Summit captures first-ever state title
What made Tenafly’s Public B run so special may have been the very thing that inevitably did it in.
Playing in its fifth-straight overtime game in a row it looked like the Tigers simply ran out of steam, and with 5:01 left freshman Riley Flynn scored the biggest goal in Summit hockey history off of a pass from Mike Nyitray.
“Coach has been telling me all year to hit the brakes on the rush and I hadn’t done it once but finally I decided to do it and it won us the championship,” said Nyitray, who scored Summit’s only other goal early in the second period of its 2-1 triumph on Friday at Prudential Center. “I imagine it’s kind of how winning the Stanley Cup feels, I’m speechless.”
Tenafly has been able to grind teams down all season and managed to win a bunch of close games during a year in which it won 23 games total -- most in school history -- on this night however, the puck just didn’t bounce their way.
Midway through the extra session Tenafly even had a look at a wide open net and a game winner but a bouncing puck eluded Eli Markowitz and the game remained tied at 1-1. The low score was in no way indicative of lack of chances, both Tenafly’s Jon Winawer and Summits Garret McGowan were fantastic and it’s cliché to say, but the game really could have gone either way.
“We imagined this at the beginning of the year,” said Summit coach Keith Nixon. “We set four goals, win the Cron tournament, finish with the top record in the league, win our league championship and to win Public B and we accomplished it, I couldn’t be prouder.”
It was a game between two teams that had never won a state championship before which meant history would be made no matter who the victor. For Tenafly the consolation prize of a fantastic season and coming up just short in the big game was not the one it had hoped for, certainly not an easy pill to swallow.
“Only time is going to heal it, it’s tough,” said Tenafly coach Andy Escala. “This was a great experience, I’m not going to forget it and the kids are certainly not going to forget it. The support we have gotten from the school, the town, ex-players, this team put Tenafly hockey on the map. It’s just a tough way to end.”
Keith Nixon started coaching with Summit 18 years ago as an assistant has seen plenty of ups and downs during his time on the bench and perhaps it was just his time.
Through it all he has stuck with the Hilltoppers and now has the ultimate payoff, a state championship for the shelf and the distinction of being the man who finally brought it home to Kent Place Boulevard.
“We have put our heart and soul into building this program,” said Nixon. “When I took it over there wasn’t a whole lot of success, we have knocked on the door a few times but to get over the hump and see these guys experience it, you really can’t ask for much more. It’s a really great feeling.”
“Absolutely amazing,” said Flynn of scoring such a historic goal in his first year of high school. “As soon as it went in I was looking for Mike (Nyitray) to celebrate.
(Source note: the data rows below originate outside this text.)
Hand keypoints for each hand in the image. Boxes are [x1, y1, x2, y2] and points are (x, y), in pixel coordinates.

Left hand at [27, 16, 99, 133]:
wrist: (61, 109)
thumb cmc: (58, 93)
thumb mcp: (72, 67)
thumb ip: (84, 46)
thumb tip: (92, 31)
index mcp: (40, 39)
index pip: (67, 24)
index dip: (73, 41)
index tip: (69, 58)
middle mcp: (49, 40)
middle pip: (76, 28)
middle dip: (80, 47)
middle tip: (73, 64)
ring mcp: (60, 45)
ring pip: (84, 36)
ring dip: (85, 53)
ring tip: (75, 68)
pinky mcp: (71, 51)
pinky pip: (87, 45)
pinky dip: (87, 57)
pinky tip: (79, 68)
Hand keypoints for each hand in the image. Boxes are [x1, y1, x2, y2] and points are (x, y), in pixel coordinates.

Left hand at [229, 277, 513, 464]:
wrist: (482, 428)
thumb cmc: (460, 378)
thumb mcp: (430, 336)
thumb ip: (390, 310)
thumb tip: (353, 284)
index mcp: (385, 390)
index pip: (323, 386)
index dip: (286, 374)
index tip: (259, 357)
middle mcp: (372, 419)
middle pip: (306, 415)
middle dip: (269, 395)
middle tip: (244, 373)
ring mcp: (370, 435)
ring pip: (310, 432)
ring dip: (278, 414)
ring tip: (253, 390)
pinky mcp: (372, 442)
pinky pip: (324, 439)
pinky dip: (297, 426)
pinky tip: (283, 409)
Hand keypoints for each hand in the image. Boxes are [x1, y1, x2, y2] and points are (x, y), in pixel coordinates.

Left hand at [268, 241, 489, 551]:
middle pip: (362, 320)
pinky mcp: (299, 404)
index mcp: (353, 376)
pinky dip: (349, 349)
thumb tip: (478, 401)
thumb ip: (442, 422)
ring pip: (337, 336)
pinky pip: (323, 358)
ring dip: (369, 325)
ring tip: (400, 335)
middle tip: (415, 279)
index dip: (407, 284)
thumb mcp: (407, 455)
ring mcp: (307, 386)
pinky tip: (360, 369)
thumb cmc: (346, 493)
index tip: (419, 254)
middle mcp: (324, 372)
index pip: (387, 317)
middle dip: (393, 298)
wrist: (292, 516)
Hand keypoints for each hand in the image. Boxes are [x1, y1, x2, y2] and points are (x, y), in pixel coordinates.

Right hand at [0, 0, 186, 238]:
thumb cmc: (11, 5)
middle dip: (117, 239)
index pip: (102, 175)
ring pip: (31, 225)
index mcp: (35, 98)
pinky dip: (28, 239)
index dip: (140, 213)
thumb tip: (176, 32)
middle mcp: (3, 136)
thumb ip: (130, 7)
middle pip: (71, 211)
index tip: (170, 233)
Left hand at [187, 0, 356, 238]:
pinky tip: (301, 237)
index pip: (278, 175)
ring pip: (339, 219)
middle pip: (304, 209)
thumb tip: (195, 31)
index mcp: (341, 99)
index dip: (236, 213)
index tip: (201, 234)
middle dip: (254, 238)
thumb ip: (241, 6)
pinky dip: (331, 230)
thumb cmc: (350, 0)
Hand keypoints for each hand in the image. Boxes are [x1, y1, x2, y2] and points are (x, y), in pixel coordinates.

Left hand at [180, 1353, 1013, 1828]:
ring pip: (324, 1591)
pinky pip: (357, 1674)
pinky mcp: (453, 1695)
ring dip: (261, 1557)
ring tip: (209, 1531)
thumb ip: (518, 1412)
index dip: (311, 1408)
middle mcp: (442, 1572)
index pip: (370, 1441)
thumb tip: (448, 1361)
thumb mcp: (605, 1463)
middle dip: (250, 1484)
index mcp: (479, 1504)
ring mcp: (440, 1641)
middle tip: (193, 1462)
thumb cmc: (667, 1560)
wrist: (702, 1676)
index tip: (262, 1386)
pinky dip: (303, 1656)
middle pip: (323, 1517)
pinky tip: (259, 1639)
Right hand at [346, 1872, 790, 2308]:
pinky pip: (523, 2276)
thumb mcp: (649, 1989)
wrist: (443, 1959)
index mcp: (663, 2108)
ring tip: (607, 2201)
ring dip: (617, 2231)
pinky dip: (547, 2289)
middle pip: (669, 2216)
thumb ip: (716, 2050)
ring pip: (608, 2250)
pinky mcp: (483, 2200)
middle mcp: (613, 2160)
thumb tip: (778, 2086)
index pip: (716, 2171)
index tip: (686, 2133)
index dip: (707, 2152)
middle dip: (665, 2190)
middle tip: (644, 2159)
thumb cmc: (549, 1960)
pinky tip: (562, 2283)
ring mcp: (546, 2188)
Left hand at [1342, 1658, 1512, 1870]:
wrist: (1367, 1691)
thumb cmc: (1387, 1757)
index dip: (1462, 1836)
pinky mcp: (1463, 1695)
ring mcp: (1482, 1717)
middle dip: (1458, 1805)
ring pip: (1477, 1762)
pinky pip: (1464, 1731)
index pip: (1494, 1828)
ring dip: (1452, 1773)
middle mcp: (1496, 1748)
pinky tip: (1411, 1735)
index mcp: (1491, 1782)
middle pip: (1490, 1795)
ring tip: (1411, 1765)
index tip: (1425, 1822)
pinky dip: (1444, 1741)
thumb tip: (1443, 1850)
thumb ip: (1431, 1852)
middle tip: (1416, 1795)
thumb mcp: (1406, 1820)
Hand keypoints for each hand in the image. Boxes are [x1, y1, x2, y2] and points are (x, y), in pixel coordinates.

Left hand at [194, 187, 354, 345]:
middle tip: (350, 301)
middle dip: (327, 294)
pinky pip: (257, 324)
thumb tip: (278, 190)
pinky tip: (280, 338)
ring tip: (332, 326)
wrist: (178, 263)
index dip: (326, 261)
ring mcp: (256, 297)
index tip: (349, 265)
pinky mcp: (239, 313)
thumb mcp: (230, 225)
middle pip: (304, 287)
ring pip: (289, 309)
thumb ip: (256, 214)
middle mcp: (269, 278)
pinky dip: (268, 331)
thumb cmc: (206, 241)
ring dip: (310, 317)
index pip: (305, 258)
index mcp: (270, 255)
I’m so happy for the seniors that we could do it for them and they got to experience it, they have laid the foundation and it was important to see them get this championship.”
Nyitray was a man possessed, not to be denied on his last night wearing a Summit uniform.
The senior captain is a defensemen by trade but has helped carry the Hilltoppers’ offense all year with a team-leading 48 points and his rush and finish in the second looked like Zach Parise was streaking down left wing at the Prudential Center. Nyitray’s heady move to pull up and find Flynn for the winner was the type of play great hockey players tend to make in big spots.
“Mike’s been a leader at Summit, he’s scored so many big goals for us as a defensemen I had a feeling on a big stage today that he would do something special tonight and he did,” said Nixon. “He’s like a point guard, we allow him the freedom to chose when to jump in the play because he picks his spots so well. When he takes off up the ice he draws a lot of attention and you can see what happens when he does.”
“It was extremely important to all of the seniors,” Nyitray said of going out on top. “Some of us might never play competitive hockey again after tonight, I honestly don’t know if I could have lived with it for the rest of my life knowing that we lost this game. Thank goodness.”
On the opposite end were the somber, tear-filled faces of the losers, who wanted so badly to take home a title for their coach -- who has also seen lean times himself -- and a community that was bleeding Tiger Orange.
“Even after the game the student body was yelling to the kids, ‘we still love you.’ The outpouring of support has been unbelievable and it almost makes it harder,” said Escala choking back tears of his own. “So much goes into this and so many people care, that’s what makes it so tough. We were playing for the town and the town has embraced us so genuinely, it’s going to take awhile to shake this one off.”
It was the first of three games at the Rock Friday night but fans from both sides showed up in force to fill the arena with sound and atmosphere, a true testament to how the schools and communities feel about their respective hockey teams.
It was more fervent and fun than some of the games played by the big team on the exact same ice and the type of night you pray to be a part of. Great hockey between great programs, coaches and fan bases. Sport at its finest.